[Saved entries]
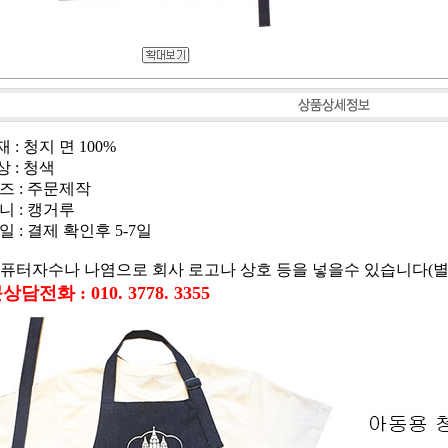
 : 청지 면 100%
상 : 청색
즈 : 주문제작
니 : 캥거루
 : 결제 확인후 5-7일
컴퓨터자수나 나염으로 회사 로고나 상호 등을 넣을수 있습니다(
담전화 : 010. 3778. 3355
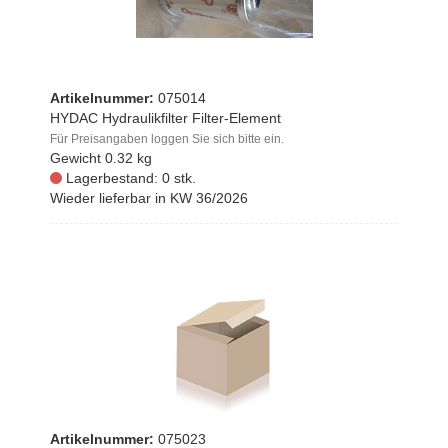
Artikelnummer:
075014
HYDAC Hydraulikfilter Filter-Element
Für Preisangaben loggen Sie sich bitte ein.
Gewicht
0.32 kg
Lagerbestand: 0 stk.
Wieder lieferbar in KW 36/2026
Artikelnummer:
075023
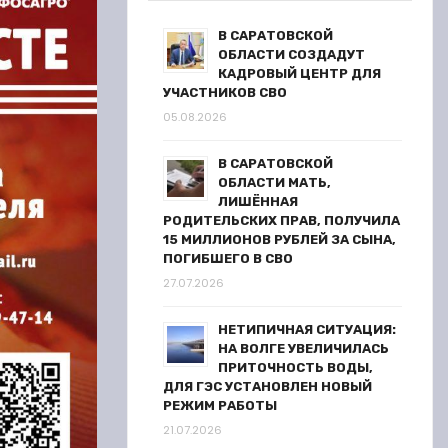
В САРАТОВСКОЙ
ОБЛАСТИ СОЗДАДУТ
КАДРОВЫЙ ЦЕНТР ДЛЯ
УЧАСТНИКОВ СВО
05.08.2026
В САРАТОВСКОЙ
ОБЛАСТИ МАТЬ,
ЛИШЁННАЯ
РОДИТЕЛЬСКИХ ПРАВ, ПОЛУЧИЛА
15 МИЛЛИОНОВ РУБЛЕЙ ЗА СЫНА,
ПОГИБШЕГО В СВО
27.07.2026
НЕТИПИЧНАЯ СИТУАЦИЯ:
НА ВОЛГЕ УВЕЛИЧИЛАСЬ
ПРИТОЧНОСТЬ ВОДЫ,
ДЛЯ ГЭС УСТАНОВЛЕН НОВЫЙ
РЕЖИМ РАБОТЫ
21.07.2026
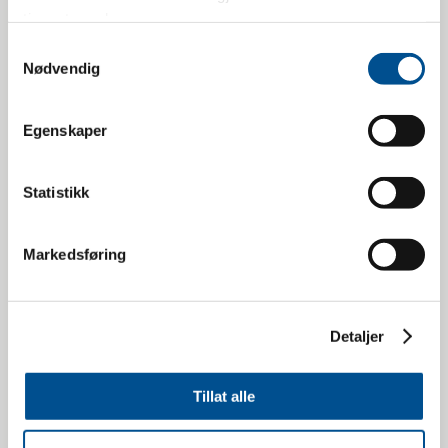
tjenestene deres.
Samtykkevalg
Nødvendig
Egenskaper
Statistikk
06.07.2026
Markedsføring
Nye puljer – nye klassespesifikke
etterutdanningskurs
Detaljer
Kurs og arrangement
Tillat alle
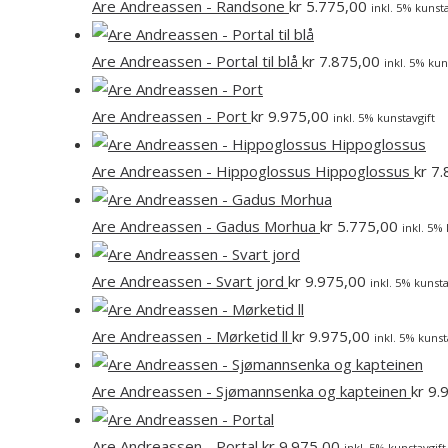
Are Andreassen - Randsone
kr
5.775,00
inkl. 5% kunsta
Are Andreassen - Portal til blå
kr
7.875,00
inkl. 5% kun
Are Andreassen - Port
kr
9.975,00
inkl. 5% kunstavgift
Are Andreassen - Hippoglossus Hippoglossus
kr
7.
Are Andreassen - Gadus Morhua
kr
5.775,00
inkl. 5% 
Are Andreassen - Svart jord
kr
9.975,00
inkl. 5% kunsta
Are Andreassen - Mørketid ll
kr
9.975,00
inkl. 5% kunst
Are Andreassen - Sjømannsenka og kapteinen
kr
9.
Are Andreassen - Portal
kr
9.975,00
inkl. 5% kunstavgift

JOB: Reproduce every line of text in the data above character for character, leaving out the pictures.

ANSWER TO THIS EXERCISE:
 : 청지 면 100%
상 : 청색
즈 : 주문제작
니 : 캥거루
 : 결제 확인후 5-7일
컴퓨터자수나 나염으로 회사 로고나 상호 등을 넣을수 있습니다(
담전화 : 010. 3778. 3355
Artikelnummer:
075014
HYDAC Hydraulikfilter Filter-Element
Für Preisangaben loggen Sie sich bitte ein.
Gewicht
0.32 kg
Lagerbestand: 0 stk.
Wieder lieferbar in KW 36/2026
Artikelnummer:
075023
В САРАТОВСКОЙ
ОБЛАСТИ СОЗДАДУТ
КАДРОВЫЙ ЦЕНТР ДЛЯ
УЧАСТНИКОВ СВО
05.08.2026
В САРАТОВСКОЙ
ОБЛАСТИ МАТЬ,
ЛИШЁННАЯ
РОДИТЕЛЬСКИХ ПРАВ, ПОЛУЧИЛА
15 МИЛЛИОНОВ РУБЛЕЙ ЗА СЫНА,
ПОГИБШЕГО В СВО
27.07.2026
НЕТИПИЧНАЯ СИТУАЦИЯ:
НА ВОЛГЕ УВЕЛИЧИЛАСЬ
ПРИТОЧНОСТЬ ВОДЫ,
ДЛЯ ГЭС УСТАНОВЛЕН НОВЫЙ
РЕЖИМ РАБОТЫ
21.07.2026
tjenestene deres.
Samtykkevalg
Nødvendig
Egenskaper
Statistikk
06.07.2026
Markedsføring
Nye puljer – nye klassespesifikke
etterutdanningskurs
Detaljer
Kurs og arrangement
Tillat alle
Are Andreassen - Randsone
kr
5.775,00
inkl. 5% kunsta
Are Andreassen - Portal til blå
kr
7.875,00
inkl. 5% kun
Are Andreassen - Port
kr
9.975,00
inkl. 5% kunstavgift
Are Andreassen - Hippoglossus Hippoglossus
kr
7.
Are Andreassen - Gadus Morhua
kr
5.775,00
inkl. 5% 
Are Andreassen - Svart jord
kr
9.975,00
inkl. 5% kunsta
Are Andreassen - Mørketid ll
kr
9.975,00
inkl. 5% kunst
Are Andreassen - Sjømannsenka og kapteinen
kr
9.
Are Andreassen - Portal
kr
9.975,00
inkl. 5% kunstavgift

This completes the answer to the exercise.